Your height in adult life significantly affects your quality of life, with short people reporting worse physical and mental health than people of normal height. This large, peer reviewed study, which appears in Clinical Endocrinology, shows that adult height is linked to how good a person thinks their health is. Short people judge their state of health to be significantly lower than their normal height peers do.
The data for this study came from the 2003 Health Survey for England, carried out by the UK Department of Health(1). In this survey, participants filled out a health-related quality of life (HRQoL) questionnaire and a nurse measured their height. Researchers, led by Senior Health Economist Torsten Christensen at Novo Nordisk A/S in Denmark, used this data to assess the relationship between height and HRQoL.
A person’s health-related quality of life refers to their perceived physical and mental health over time. The questionnaire does not measure how good a person’s health actually is; it measures how good a person thinks their health is.

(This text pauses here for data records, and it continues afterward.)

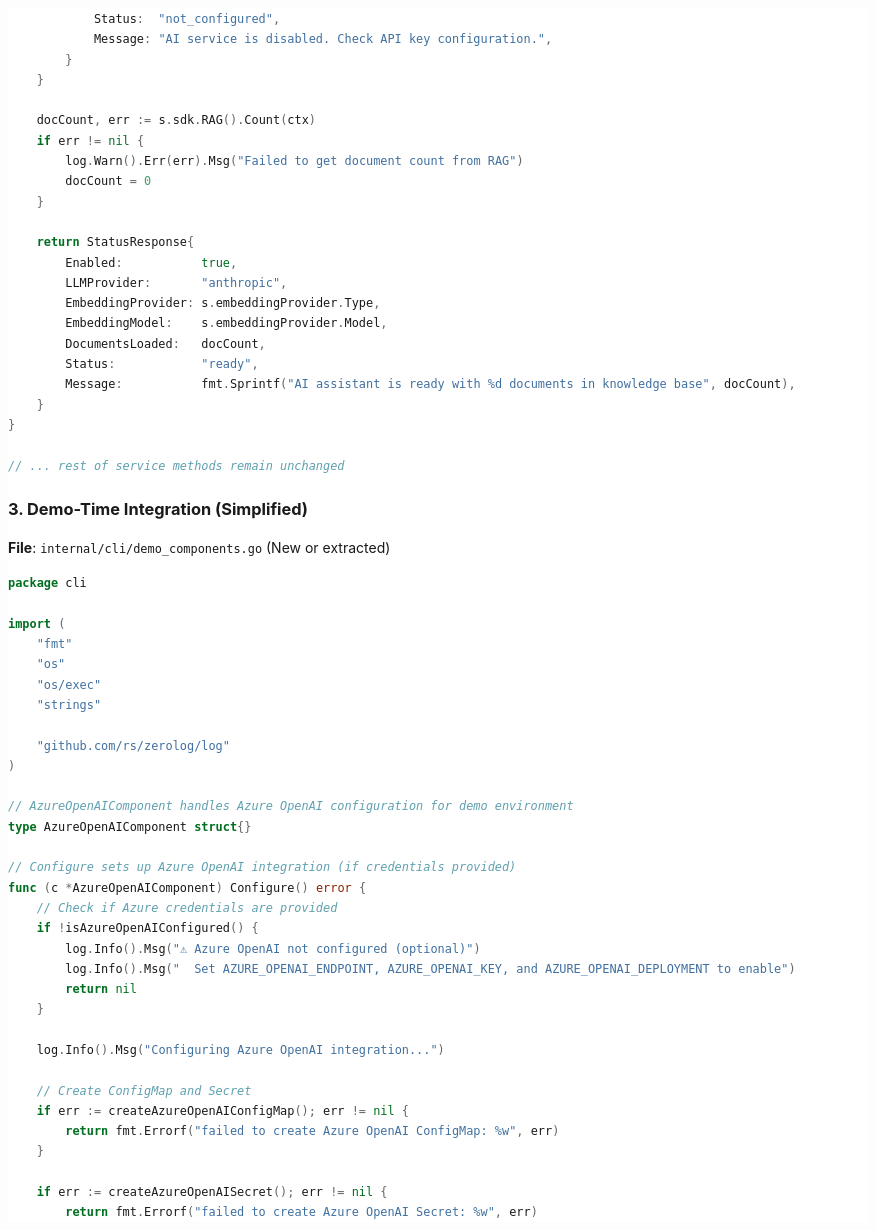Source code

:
 ```go
			Status:  "not_configured",
			Message: "AI service is disabled. Check API key configuration.",
		}
	}

	docCount, err := s.sdk.RAG().Count(ctx)
	if err != nil {
		log.Warn().Err(err).Msg("Failed to get document count from RAG")
		docCount = 0
	}

	return StatusResponse{
		Enabled:           true,
		LLMProvider:       "anthropic",
		EmbeddingProvider: s.embeddingProvider.Type,
		EmbeddingModel:    s.embeddingProvider.Model,
		DocumentsLoaded:   docCount,
		Status:            "ready",
		Message:           fmt.Sprintf("AI assistant is ready with %d documents in knowledge base", docCount),
	}
}

// ... rest of service methods remain unchanged
```

### 3. Demo-Time Integration (Simplified)

**File**: `internal/cli/demo_components.go` (New or extracted)

```go
package cli

import (
	"fmt"
	"os"
	"os/exec"
	"strings"

	"github.com/rs/zerolog/log"
)

// AzureOpenAIComponent handles Azure OpenAI configuration for demo environment
type AzureOpenAIComponent struct{}

// Configure sets up Azure OpenAI integration (if credentials provided)
func (c *AzureOpenAIComponent) Configure() error {
	// Check if Azure credentials are provided
	if !isAzureOpenAIConfigured() {
		log.Info().Msg("⚠ Azure OpenAI not configured (optional)")
		log.Info().Msg("  Set AZURE_OPENAI_ENDPOINT, AZURE_OPENAI_KEY, and AZURE_OPENAI_DEPLOYMENT to enable")
		return nil
	}

	log.Info().Msg("Configuring Azure OpenAI integration...")

	// Create ConfigMap and Secret
	if err := createAzureOpenAIConfigMap(); err != nil {
		return fmt.Errorf("failed to create Azure OpenAI ConfigMap: %w", err)
	}

	if err := createAzureOpenAISecret(); err != nil {
		return fmt.Errorf("failed to create Azure OpenAI Secret: %w", err)
```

The questionnaire examined five areas of well-being: mobility, self-care, usual activities, pain/discomfort, and anxiety/depression. The researchers controlled the results in the study for the effects of other well-known indicators of HRQoL such as age, gender, body weight, long-standing illness and social class. In total, this study used the results from 14 416 respondents.
People in the shortest height category (men shorter than 162 cm and women shorter than 151 cm) reported they experience significantly lower HRQoL than people of normal height. Additionally, the shorter you are, the more pronounced this effect becomes. This means that a small increase in height has a much larger positive effect on a short person than it does on a person of normal height. The results predict that people who are of short stature could increase their HRQoL by 6.1% if their height was increased by 7 cm for men and 6 cm for women. This 6.1% difference in HRQoL is equivalent to the HRQoL benefits of losing 10-15 kg for an obese person (with a BMI greater than 30)(2).

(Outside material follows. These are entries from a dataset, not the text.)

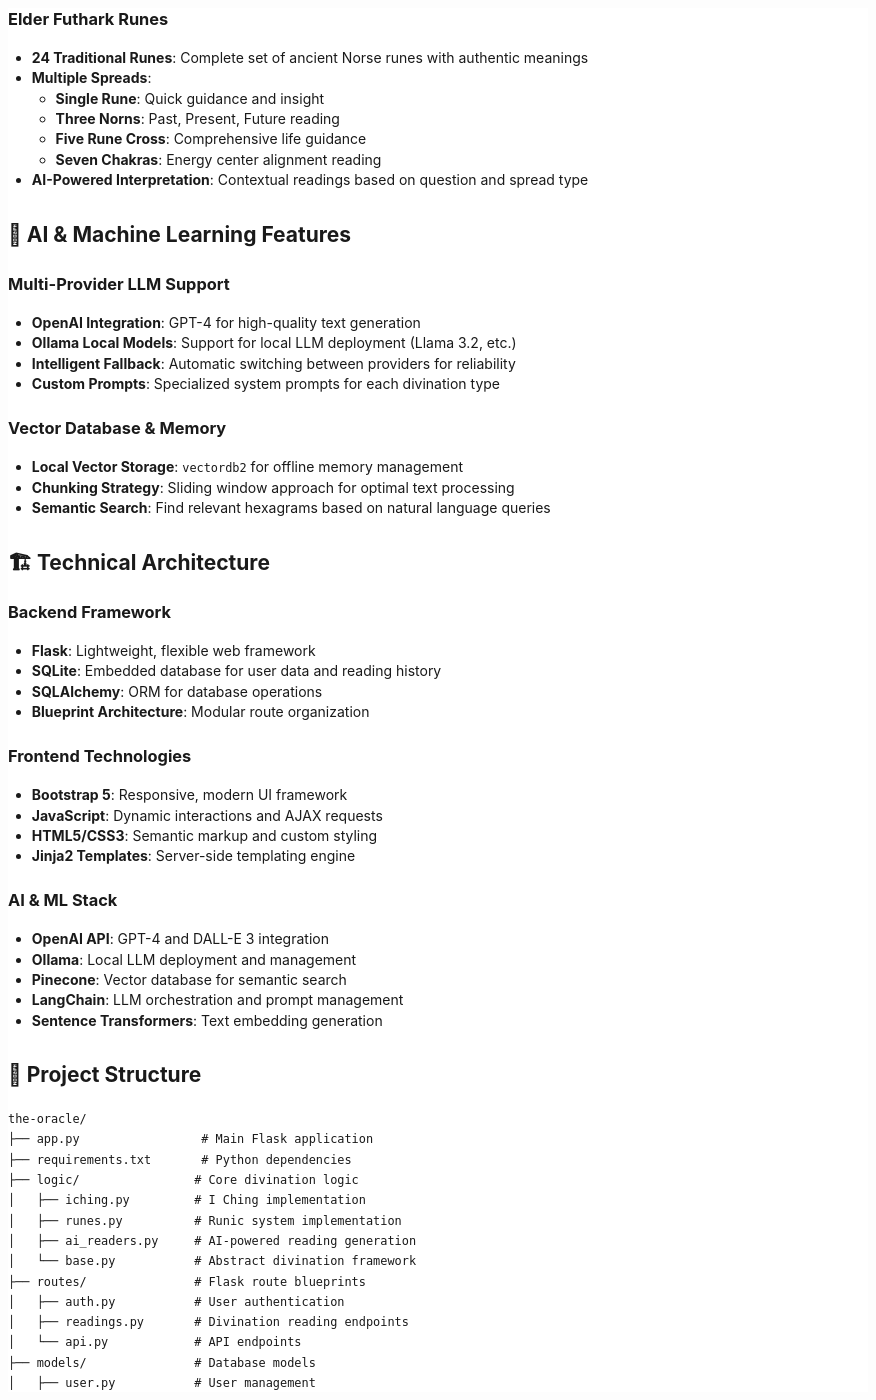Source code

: ### Elder Futhark Runes
- **24 Traditional Runes**: Complete set of ancient Norse runes with authentic meanings
- **Multiple Spreads**:
  - **Single Rune**: Quick guidance and insight
  - **Three Norns**: Past, Present, Future reading
  - **Five Rune Cross**: Comprehensive life guidance
  - **Seven Chakras**: Energy center alignment reading
- **AI-Powered Interpretation**: Contextual readings based on question and spread type

## 🤖 AI & Machine Learning Features

### Multi-Provider LLM Support
- **OpenAI Integration**: GPT-4 for high-quality text generation
- **Ollama Local Models**: Support for local LLM deployment (Llama 3.2, etc.)
- **Intelligent Fallback**: Automatic switching between providers for reliability
- **Custom Prompts**: Specialized system prompts for each divination type


### Vector Database & Memory
- **Local Vector Storage**: `vectordb2` for offline memory management
- **Chunking Strategy**: Sliding window approach for optimal text processing
- **Semantic Search**: Find relevant hexagrams based on natural language queries

## 🏗️ Technical Architecture

### Backend Framework
- **Flask**: Lightweight, flexible web framework
- **SQLite**: Embedded database for user data and reading history
- **SQLAlchemy**: ORM for database operations
- **Blueprint Architecture**: Modular route organization

### Frontend Technologies
- **Bootstrap 5**: Responsive, modern UI framework
- **JavaScript**: Dynamic interactions and AJAX requests
- **HTML5/CSS3**: Semantic markup and custom styling
- **Jinja2 Templates**: Server-side templating engine

### AI & ML Stack
- **OpenAI API**: GPT-4 and DALL-E 3 integration
- **Ollama**: Local LLM deployment and management
- **Pinecone**: Vector database for semantic search
- **LangChain**: LLM orchestration and prompt management
- **Sentence Transformers**: Text embedding generation

## 📁 Project Structure

```
the-oracle/
├── app.py                 # Main Flask application
├── requirements.txt       # Python dependencies
├── logic/                # Core divination logic
│   ├── iching.py         # I Ching implementation
│   ├── runes.py          # Runic system implementation
│   ├── ai_readers.py     # AI-powered reading generation
│   └── base.py           # Abstract divination framework
├── routes/               # Flask route blueprints
│   ├── auth.py           # User authentication
│   ├── readings.py       # Divination reading endpoints
│   └── api.py            # API endpoints
├── models/               # Database models
│   ├── user.py           # User management
```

Short height in adult life can either be due to normal development or caused by a number of diseases such as growth hormone deficiency or Turner syndrome. Treatment with growth hormone to children with these conditions can increase their final adult height by approximately 4-10 cm depending on the underlying cause(3). Previous studies have not clearly established the impact of this increase in height upon patients’ HRQoL. The results from this study show that any small increase to the height of short people can have a large positive impact upon how good they perceive their health to be when adult. HRQoL data combine physiological, physical and social well-being into one outcome measure. The results from this study may also be useful for health economic assessments (such as those used by the National Institute for Clinical Excellence) for calculating the benefits of treatments for short stature.

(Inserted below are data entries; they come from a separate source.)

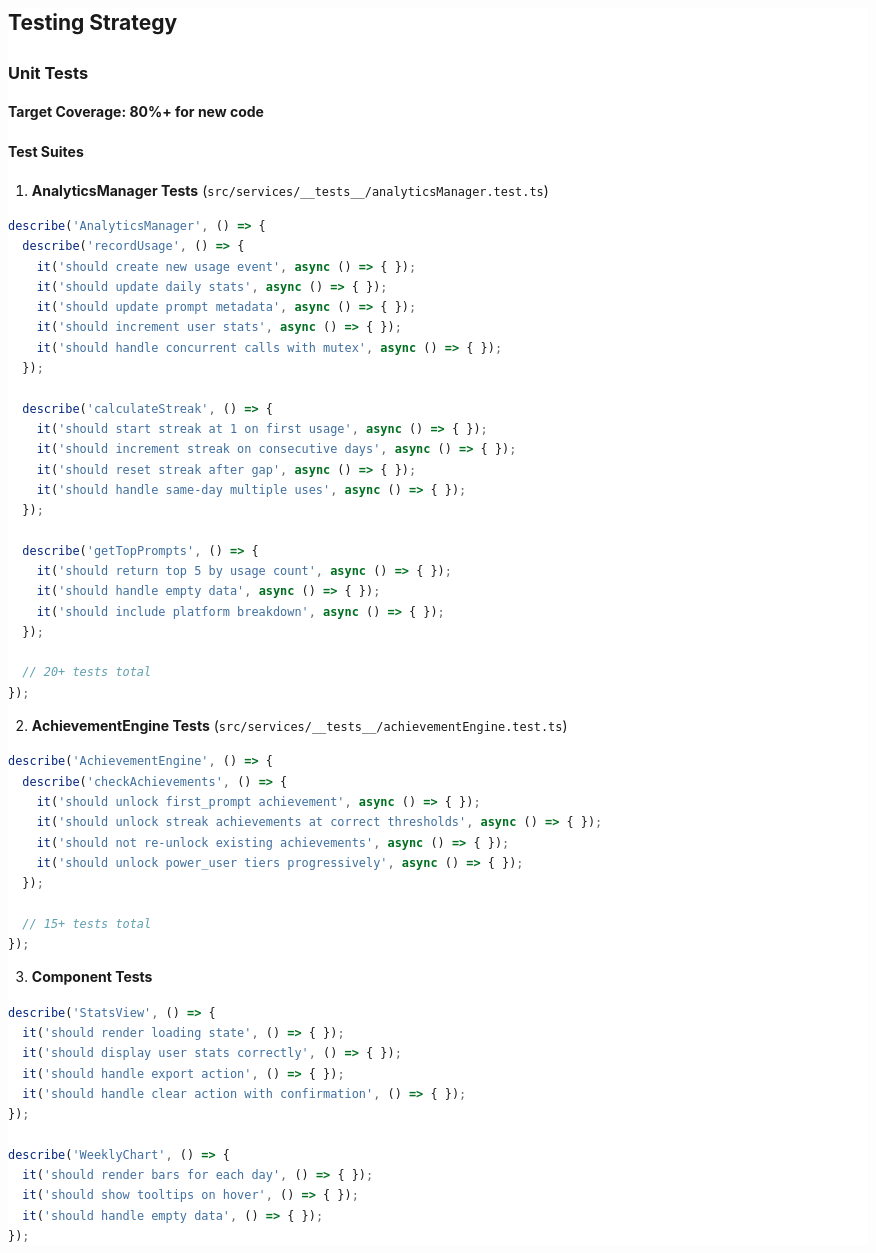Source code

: 
## Testing Strategy

### Unit Tests

**Target Coverage: 80%+ for new code**

#### Test Suites

1. **AnalyticsManager Tests** (`src/services/__tests__/analyticsManager.test.ts`)
```typescript
describe('AnalyticsManager', () => {
  describe('recordUsage', () => {
    it('should create new usage event', async () => { });
    it('should update daily stats', async () => { });
    it('should update prompt metadata', async () => { });
    it('should increment user stats', async () => { });
    it('should handle concurrent calls with mutex', async () => { });
  });

  describe('calculateStreak', () => {
    it('should start streak at 1 on first usage', async () => { });
    it('should increment streak on consecutive days', async () => { });
    it('should reset streak after gap', async () => { });
    it('should handle same-day multiple uses', async () => { });
  });

  describe('getTopPrompts', () => {
    it('should return top 5 by usage count', async () => { });
    it('should handle empty data', async () => { });
    it('should include platform breakdown', async () => { });
  });

  // 20+ tests total
});
```

2. **AchievementEngine Tests** (`src/services/__tests__/achievementEngine.test.ts`)
```typescript
describe('AchievementEngine', () => {
  describe('checkAchievements', () => {
    it('should unlock first_prompt achievement', async () => { });
    it('should unlock streak achievements at correct thresholds', async () => { });
    it('should not re-unlock existing achievements', async () => { });
    it('should unlock power_user tiers progressively', async () => { });
  });

  // 15+ tests total
});
```

3. **Component Tests**
```typescript
describe('StatsView', () => {
  it('should render loading state', () => { });
  it('should display user stats correctly', () => { });
  it('should handle export action', () => { });
  it('should handle clear action with confirmation', () => { });
});

describe('WeeklyChart', () => {
  it('should render bars for each day', () => { });
  it('should show tooltips on hover', () => { });
  it('should handle empty data', () => { });
});
```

Researcher Torsten Christensen said:
“We know that people who are short experience more difficulties in areas of their life such as education, employment and relationships than people of normal height. However, the relationship between height and psychosocial well-being is not well understood. Using this large and nationally representative sample of the UK population, we found shorter people report that they experience lower physical and mental well-being than taller people do. Our results also indicate that the shorter someone is, the stronger this relationship becomes. For example, an increase in height of 3 cm would have a positive impact on the health related quality of life of a short person, whereas the effect of an extra 3 cm would be negligible for a person of normal height.
Although our study does not show that short height directly causes a reduction in physical and mental health, it does indicate that short people are more likely to feel that they experience a lower health-related quality of life. However, further research is now needed to clarify the precise relationship between changes in height and health-related quality of life.”